I have the following issue. I have a Azure virtual network with loadbalancer and 2 VM's. They all have internal IP's obiously (e.g. 10.0.0.1). I have an Azure Point 2 Site VPN setup to connect to my virtual network. Now a third party wants to connect to the SQL instance on the VM via Azure P2S VPN, but giving them access using the same VPN as me, they also get all the internal ip's (of the other VM's). This blocks their own usage for those IP's, since they might already have their own use for 10.0.0.1 in their network.
They want to use a specific IP address, and only connect to that, and not implicitly conflict with my azure virt. network IP's that they might be using themselves. How can I provide access via VPN without including my own internal IP's?
I thought about creating a second virtual network + second VPN, and use vnet-to-vnet, but I'm not sure if this will work.

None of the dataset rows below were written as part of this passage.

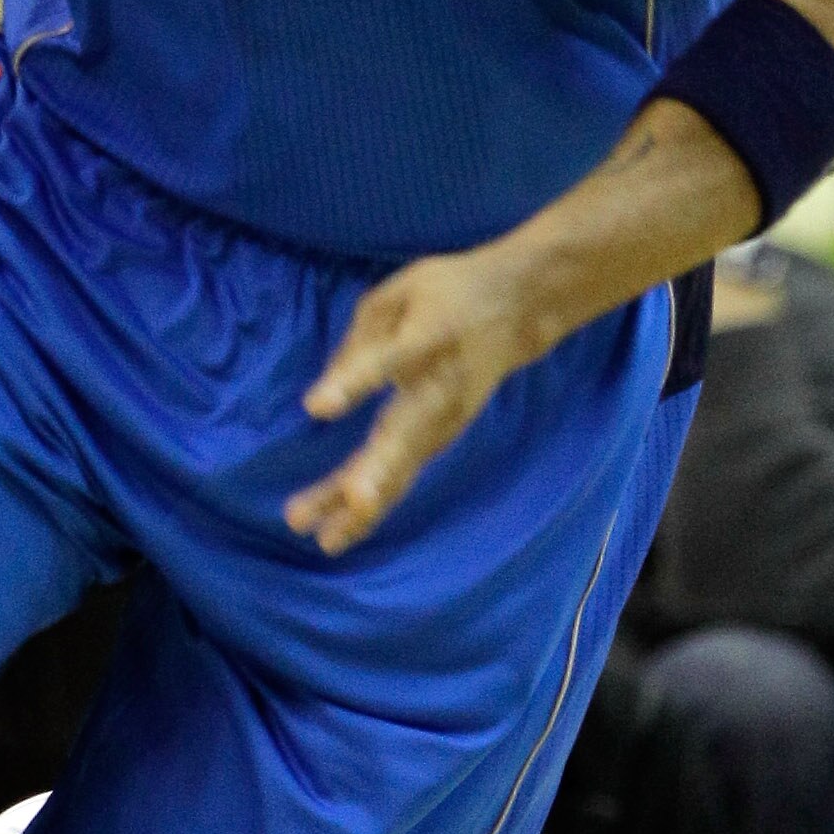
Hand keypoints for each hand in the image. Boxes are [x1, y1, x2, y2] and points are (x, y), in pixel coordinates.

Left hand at [291, 245, 536, 554]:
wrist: (517, 309)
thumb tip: (324, 396)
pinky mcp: (438, 441)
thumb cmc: (447, 294)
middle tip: (350, 501)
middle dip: (377, 471)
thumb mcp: (398, 293)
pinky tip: (334, 533)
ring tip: (326, 540)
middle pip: (405, 433)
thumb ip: (359, 341)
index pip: (389, 362)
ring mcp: (443, 422)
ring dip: (365, 505)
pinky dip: (372, 508)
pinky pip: (401, 478)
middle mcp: (437, 389)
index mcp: (426, 339)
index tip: (317, 407)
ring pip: (402, 469)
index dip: (354, 384)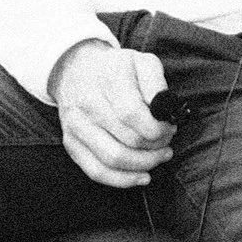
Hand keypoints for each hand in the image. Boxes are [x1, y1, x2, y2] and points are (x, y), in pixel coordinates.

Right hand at [49, 39, 173, 189]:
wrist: (75, 70)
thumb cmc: (116, 69)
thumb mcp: (142, 62)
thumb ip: (157, 83)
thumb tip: (164, 111)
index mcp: (108, 80)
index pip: (133, 115)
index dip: (157, 129)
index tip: (169, 128)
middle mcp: (87, 104)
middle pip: (128, 140)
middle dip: (156, 146)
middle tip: (167, 141)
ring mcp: (76, 126)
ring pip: (113, 160)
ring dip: (144, 164)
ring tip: (160, 157)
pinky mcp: (71, 144)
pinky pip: (97, 172)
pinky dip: (123, 179)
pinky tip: (142, 176)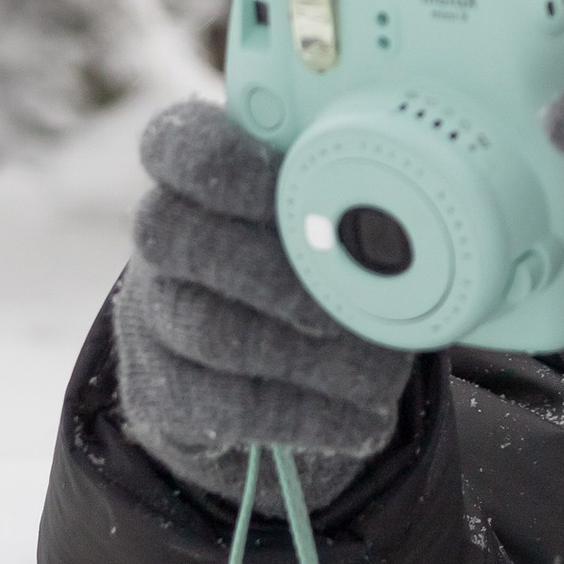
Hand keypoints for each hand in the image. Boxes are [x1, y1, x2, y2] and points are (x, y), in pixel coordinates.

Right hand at [114, 101, 412, 507]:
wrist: (260, 357)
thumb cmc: (310, 255)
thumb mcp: (328, 212)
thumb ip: (347, 195)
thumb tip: (411, 208)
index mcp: (195, 174)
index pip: (175, 143)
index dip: (222, 162)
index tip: (288, 180)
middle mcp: (161, 238)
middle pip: (173, 237)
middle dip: (268, 270)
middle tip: (341, 304)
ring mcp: (152, 317)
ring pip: (208, 330)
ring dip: (307, 358)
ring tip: (381, 375)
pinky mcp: (162, 393)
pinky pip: (220, 406)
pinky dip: (303, 415)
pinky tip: (362, 419)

I thought about creating a second virtual network + second VPN, and use vnet-to-vnet, but I'm not sure if this will work.

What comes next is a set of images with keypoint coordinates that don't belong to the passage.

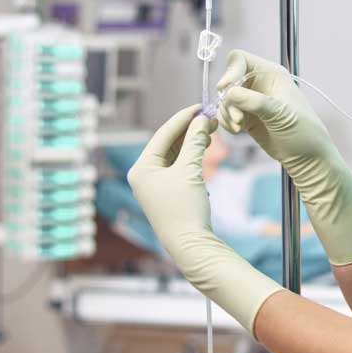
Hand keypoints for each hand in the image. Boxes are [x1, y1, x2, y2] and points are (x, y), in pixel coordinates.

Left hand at [127, 105, 214, 246]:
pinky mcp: (167, 192)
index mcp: (141, 168)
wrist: (190, 245)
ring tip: (210, 131)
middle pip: (167, 143)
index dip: (183, 119)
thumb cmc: (185, 209)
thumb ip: (195, 143)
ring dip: (192, 143)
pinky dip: (191, 156)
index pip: (162, 134)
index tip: (201, 107)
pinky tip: (204, 148)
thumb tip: (202, 121)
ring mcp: (154, 185)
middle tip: (209, 118)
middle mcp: (144, 175)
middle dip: (189, 130)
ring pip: (174, 154)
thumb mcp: (191, 171)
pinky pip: (178, 167)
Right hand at [216, 50, 339, 174]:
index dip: (230, 71)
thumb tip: (229, 92)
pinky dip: (226, 122)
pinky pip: (226, 113)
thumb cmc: (303, 131)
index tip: (225, 88)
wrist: (306, 157)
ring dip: (227, 113)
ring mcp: (251, 100)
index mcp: (271, 73)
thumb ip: (255, 101)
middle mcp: (259, 83)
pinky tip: (238, 131)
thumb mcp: (281, 114)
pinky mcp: (246, 116)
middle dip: (228, 100)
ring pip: (225, 99)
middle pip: (228, 80)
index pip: (240, 59)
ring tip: (240, 127)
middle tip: (239, 118)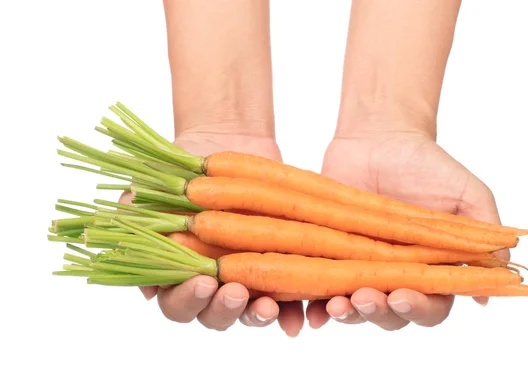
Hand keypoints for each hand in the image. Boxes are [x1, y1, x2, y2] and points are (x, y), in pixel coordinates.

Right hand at [121, 130, 305, 335]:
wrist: (224, 146)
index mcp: (177, 274)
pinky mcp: (276, 267)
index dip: (188, 298)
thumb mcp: (150, 186)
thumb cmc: (181, 171)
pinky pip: (287, 298)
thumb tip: (129, 238)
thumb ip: (134, 213)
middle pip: (213, 315)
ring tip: (268, 305)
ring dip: (258, 315)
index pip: (176, 302)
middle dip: (224, 309)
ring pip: (250, 312)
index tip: (204, 280)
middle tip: (235, 292)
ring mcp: (245, 278)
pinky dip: (294, 311)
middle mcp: (211, 285)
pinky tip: (303, 315)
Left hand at [305, 130, 508, 330]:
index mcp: (432, 269)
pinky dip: (312, 305)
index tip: (404, 296)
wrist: (378, 137)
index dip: (419, 309)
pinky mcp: (329, 255)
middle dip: (378, 313)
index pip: (431, 305)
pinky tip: (310, 311)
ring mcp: (361, 266)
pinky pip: (319, 287)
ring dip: (345, 314)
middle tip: (365, 298)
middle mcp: (396, 274)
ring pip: (354, 307)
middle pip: (390, 314)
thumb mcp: (467, 194)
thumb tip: (496, 284)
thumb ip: (485, 234)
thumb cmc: (427, 166)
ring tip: (336, 305)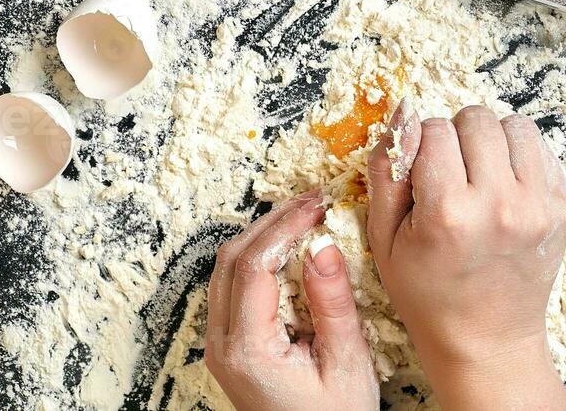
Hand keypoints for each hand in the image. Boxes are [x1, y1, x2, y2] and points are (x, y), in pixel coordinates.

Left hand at [204, 190, 378, 410]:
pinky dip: (257, 259)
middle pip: (231, 259)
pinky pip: (231, 286)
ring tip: (302, 217)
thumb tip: (323, 247)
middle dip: (272, 222)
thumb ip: (333, 304)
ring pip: (225, 269)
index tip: (317, 205)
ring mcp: (219, 345)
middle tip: (311, 202)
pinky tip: (289, 249)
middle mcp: (222, 345)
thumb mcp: (346, 363)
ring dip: (262, 237)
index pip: (255, 265)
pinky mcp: (228, 345)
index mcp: (248, 350)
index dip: (285, 225)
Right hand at [367, 102, 565, 410]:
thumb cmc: (428, 294)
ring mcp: (538, 206)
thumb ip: (387, 171)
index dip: (420, 145)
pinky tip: (504, 187)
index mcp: (449, 213)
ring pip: (514, 125)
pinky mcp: (562, 208)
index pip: (434, 129)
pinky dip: (520, 157)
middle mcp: (499, 204)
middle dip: (456, 136)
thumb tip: (401, 112)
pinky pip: (542, 150)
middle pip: (476, 119)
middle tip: (450, 173)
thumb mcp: (384, 239)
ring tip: (480, 175)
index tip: (421, 175)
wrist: (487, 342)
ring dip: (493, 141)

No, Azure does not support this.
They want to use a specific IP address, and only connect to that, and not implicitly conflict with my azure virt. network IP's that they might be using themselves.

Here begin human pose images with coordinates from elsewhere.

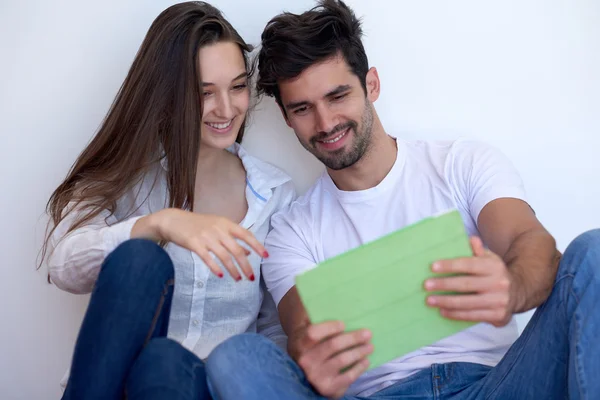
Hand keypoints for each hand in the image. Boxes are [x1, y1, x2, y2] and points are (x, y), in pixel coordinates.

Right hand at [132, 209, 266, 280]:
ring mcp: (207, 237)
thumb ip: (234, 238)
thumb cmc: (198, 224)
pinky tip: (220, 275)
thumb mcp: (218, 227)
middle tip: (251, 278)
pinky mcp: (195, 244)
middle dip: (246, 266)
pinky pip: (208, 258)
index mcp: (226, 224)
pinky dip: (215, 267)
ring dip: (233, 270)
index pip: (246, 235)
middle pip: (237, 250)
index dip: (257, 246)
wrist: (174, 220)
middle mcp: (219, 230)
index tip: (266, 256)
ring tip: (238, 279)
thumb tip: (250, 252)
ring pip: (225, 257)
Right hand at [288, 321, 372, 398]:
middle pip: (333, 345)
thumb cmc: (310, 346)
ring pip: (342, 360)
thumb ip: (316, 320)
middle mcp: (305, 361)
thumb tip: (340, 307)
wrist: (302, 374)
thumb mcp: (305, 333)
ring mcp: (316, 377)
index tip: (343, 324)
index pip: (313, 333)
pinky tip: (365, 361)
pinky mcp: (327, 388)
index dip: (329, 327)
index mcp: (299, 344)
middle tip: (367, 333)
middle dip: (353, 338)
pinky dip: (359, 368)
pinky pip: (347, 376)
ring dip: (359, 351)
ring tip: (370, 346)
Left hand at [424, 236, 515, 326]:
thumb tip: (471, 239)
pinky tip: (443, 311)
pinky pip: (473, 316)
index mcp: (494, 267)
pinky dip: (456, 314)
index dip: (450, 265)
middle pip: (466, 284)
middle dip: (444, 285)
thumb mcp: (490, 259)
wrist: (518, 292)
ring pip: (467, 303)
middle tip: (426, 285)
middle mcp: (498, 283)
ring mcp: (499, 301)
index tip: (432, 267)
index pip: (469, 264)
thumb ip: (478, 251)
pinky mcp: (498, 316)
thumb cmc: (494, 274)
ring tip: (430, 300)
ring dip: (446, 302)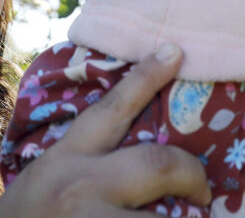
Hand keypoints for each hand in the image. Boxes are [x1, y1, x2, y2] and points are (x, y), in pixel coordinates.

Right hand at [0, 44, 209, 217]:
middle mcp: (79, 186)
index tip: (175, 51)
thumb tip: (134, 156)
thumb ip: (80, 164)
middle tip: (203, 192)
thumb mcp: (40, 183)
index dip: (146, 78)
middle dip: (192, 175)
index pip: (110, 109)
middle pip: (157, 163)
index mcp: (63, 160)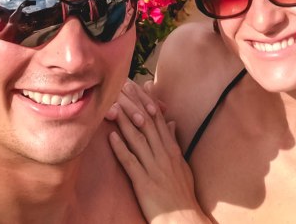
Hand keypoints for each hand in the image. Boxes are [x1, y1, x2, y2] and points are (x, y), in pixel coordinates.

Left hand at [107, 80, 210, 223]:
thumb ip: (174, 142)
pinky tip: (111, 136)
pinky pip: (130, 162)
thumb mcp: (182, 164)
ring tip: (112, 105)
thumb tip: (170, 122)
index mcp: (172, 150)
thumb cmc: (182, 194)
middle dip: (133, 103)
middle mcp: (164, 155)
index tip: (136, 86)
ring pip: (137, 139)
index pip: (158, 119)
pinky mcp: (144, 182)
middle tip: (122, 86)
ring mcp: (154, 168)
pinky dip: (120, 148)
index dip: (146, 101)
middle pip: (146, 124)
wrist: (184, 220)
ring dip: (124, 121)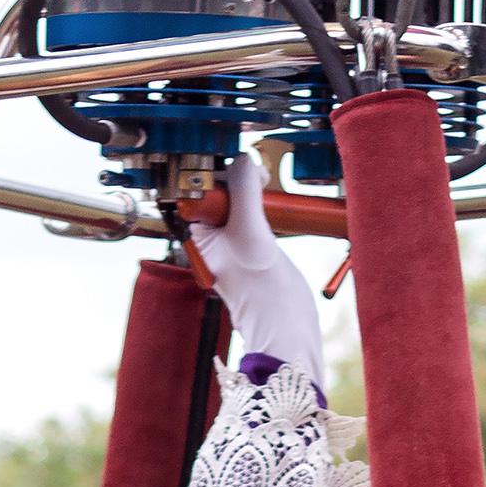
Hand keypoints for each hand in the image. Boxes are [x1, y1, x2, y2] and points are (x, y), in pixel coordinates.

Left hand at [188, 158, 325, 382]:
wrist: (286, 326)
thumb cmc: (264, 293)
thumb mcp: (250, 233)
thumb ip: (244, 191)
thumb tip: (243, 160)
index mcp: (199, 233)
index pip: (202, 186)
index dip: (223, 173)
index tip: (246, 176)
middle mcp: (211, 235)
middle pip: (222, 187)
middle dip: (242, 179)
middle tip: (261, 183)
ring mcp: (231, 239)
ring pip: (240, 196)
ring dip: (255, 189)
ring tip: (268, 196)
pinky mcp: (252, 243)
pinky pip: (255, 210)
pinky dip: (265, 203)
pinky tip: (275, 209)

In Azure, we deploy a VPN, we should make sure the address spaces you specify don't overlap any of the address spaces that you have on your on-premises network.
How can I provide access via VPN without including my own internal IP's?
In your scenario, I think we can create a windows VM and deploy it as a RRAS server, so we can connect Azure via RRAS VPN, in this way, we can define the “Static address pool” for the number of clients, the address spaces you specify will not overlap any of the address spaces that you have on your on-premises network. (just work for windows)
If you want to use Linux to connect azure, I think we can try to use some software VPN.